Continuous–variable quantum key distribution (CV–QKD) can allow Alice and Bob to complete secure communication over untrusted channels [1,2,3,4]. The CV–QKD system has unconditional security. So, people have conducted in-depth research on the security of CV–QKD. Nowadays, the security of CV–QKD has been proven in many aspects [5,6,7,8,9]. In addition, due to the greater compatibility between CV–QKD and existing communication systems [10], CV–QKD experiments have been completed in various scenarios [11,12,13,14,15,16,17,18], especially in networked applications [19,20,21,22,23]. From the perspective of modulation format, CV–QKD can be divided into discrete modulation and Gaussian modulation CV–QKD. Among them, Gaussian modulation CV–QKD has a more comprehensive security proof and has received widespread attention.
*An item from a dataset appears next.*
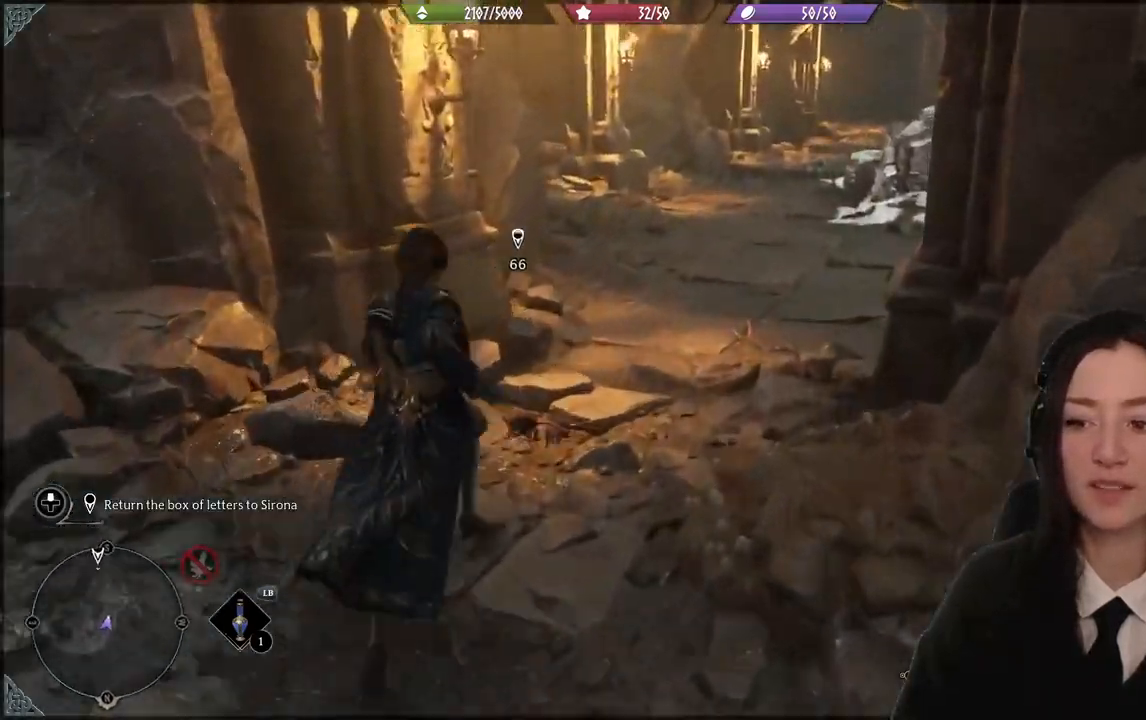
{"buttons": [], "left_stick": "down-left", "right_stick": "left", "events": [[33, "left_stick", "up-left"], [67, "right_stick", "down-left"], [133, "right_stick", "left"], [167, "left_stick", "down-left"]]}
In practical environments, the Gaussian modulation CV–QKD experimental system will generate security loopholes due to the non–ideality of the device [24,25]. Eve can attack these security loopholes, such as local oscillator fluctuation attacks, detector saturation attacks, etc. [26,27,28,29], making the system no longer secure. In order to resist these attacks, many new protocols, such as continuous–variable one–sided device–independent (CV–1SDI) and continuous–variable measurement device–independent (CV–MDI QKD), have been proposed [30,31,32]. But these new protocols are often more complex to implement. A more direct and effective method is to eliminate errors by adding feedback control or real–time monitoring, such as analyzing the preparation of imperfect Gaussian states or analyzing measurement angle errors [33,34,35,36,37,38,39].
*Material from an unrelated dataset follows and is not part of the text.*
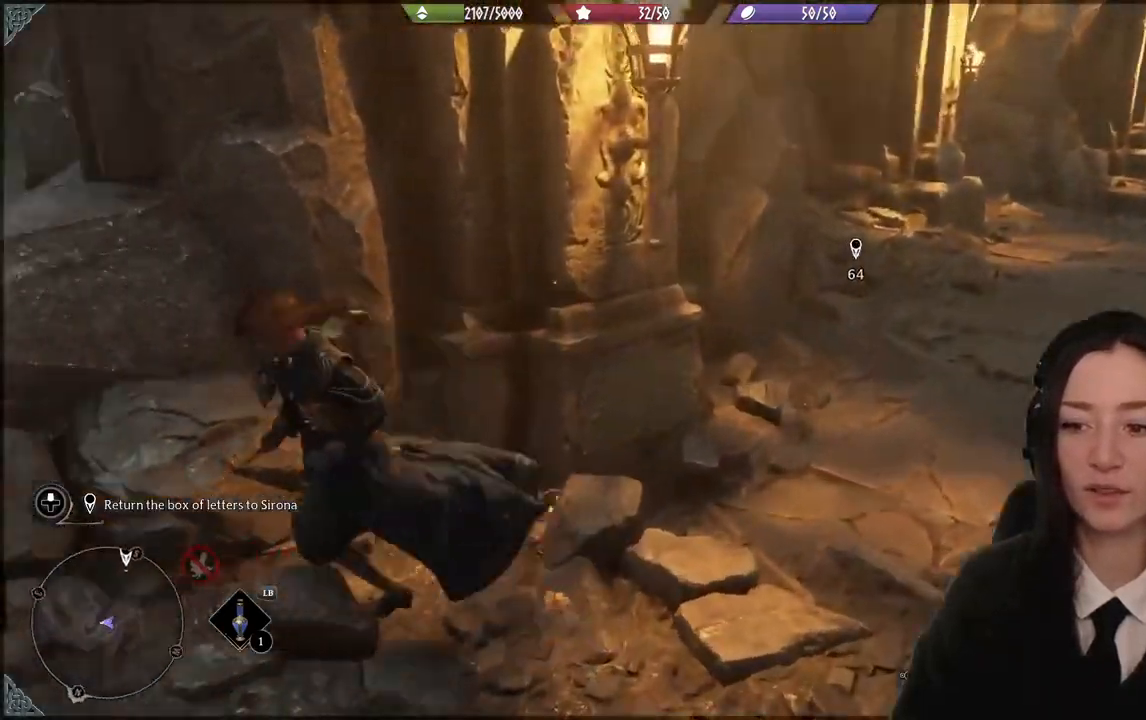
{"buttons": [], "left_stick": "right", "right_stick": "right", "events": [[133, "left_stick", "down"], [233, "right_stick", "center"], [300, "left_stick", "right"], [400, "right_stick", "right"]]}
In the entanglement–based (EB) model of Gaussian-modulated CV–QKD, the Gaussian state is obtained by performing Gaussian operations on the quadrature components of the light field. In the corresponding prepare–and–measure (PM) model, it is difficult to directly modulate the quadrature components, so it is usually indirect to modulate the amplitude and phase to prepare Gaussian states. In experiments, amplitude and phase modulation are usually achieved using a lithium niobate–based amplitude modulator (AM) and phase modulator. However, the input and output of the AM are not linear. So, we need to generate Gaussian data by fitting a modulation curve. A too–low fitting order will cause errors in the Gaussian data. The non–ideal Gaussian state can lead to security loopholes in CV–QKD. So, analyzing the impact of the non–linearity of the AM on the security of Gaussian-modulated CV–QKD systems is worthy of in–depth research.
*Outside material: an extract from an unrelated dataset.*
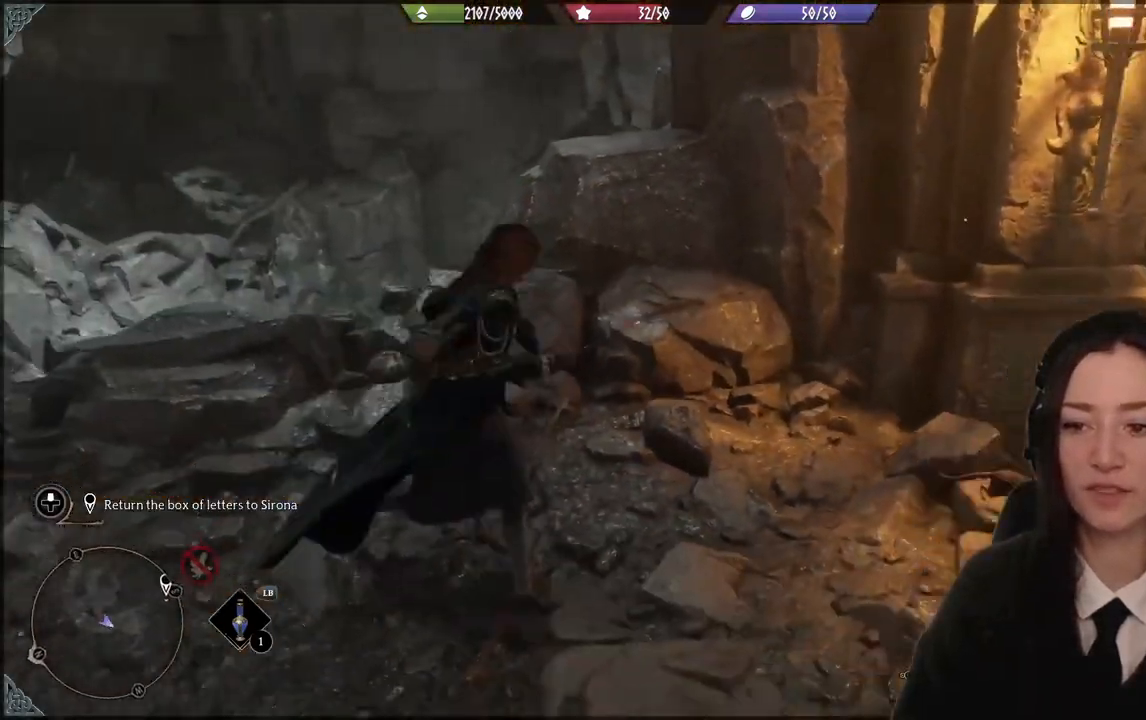
{"buttons": [], "left_stick": "up-right", "right_stick": "right", "events": [[234, "left_stick", "up-right"]]}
In this article, we analyze the impact of non–ideal Gaussian modulation on the performance of the CV–QKD system from multiple perspectives. This non–ideal Gaussian modulation is caused by the fitting error of the AM modulation curve. Specifically, we analyze the changes in excess noise and transmittance under different fitting orders from the perspective of parameter estimation. Furthermore, we analyze the changes in the secret key rate under different fitting orders. Our research results indicate that in the case of low–order fitting (first and second orders), the excess noise (transmittance) is 0.19 (0.019), which is significantly different from the ideal excess noise (transmittance) of 0.01 (0.1). In addition, during first–order fitting, there is no secret key rate, and during second–order fitting, the secret key rate will also be greatly reduced. So, only when third–order fitting is above, the performance of the CV–QKD system can approach ideal performance.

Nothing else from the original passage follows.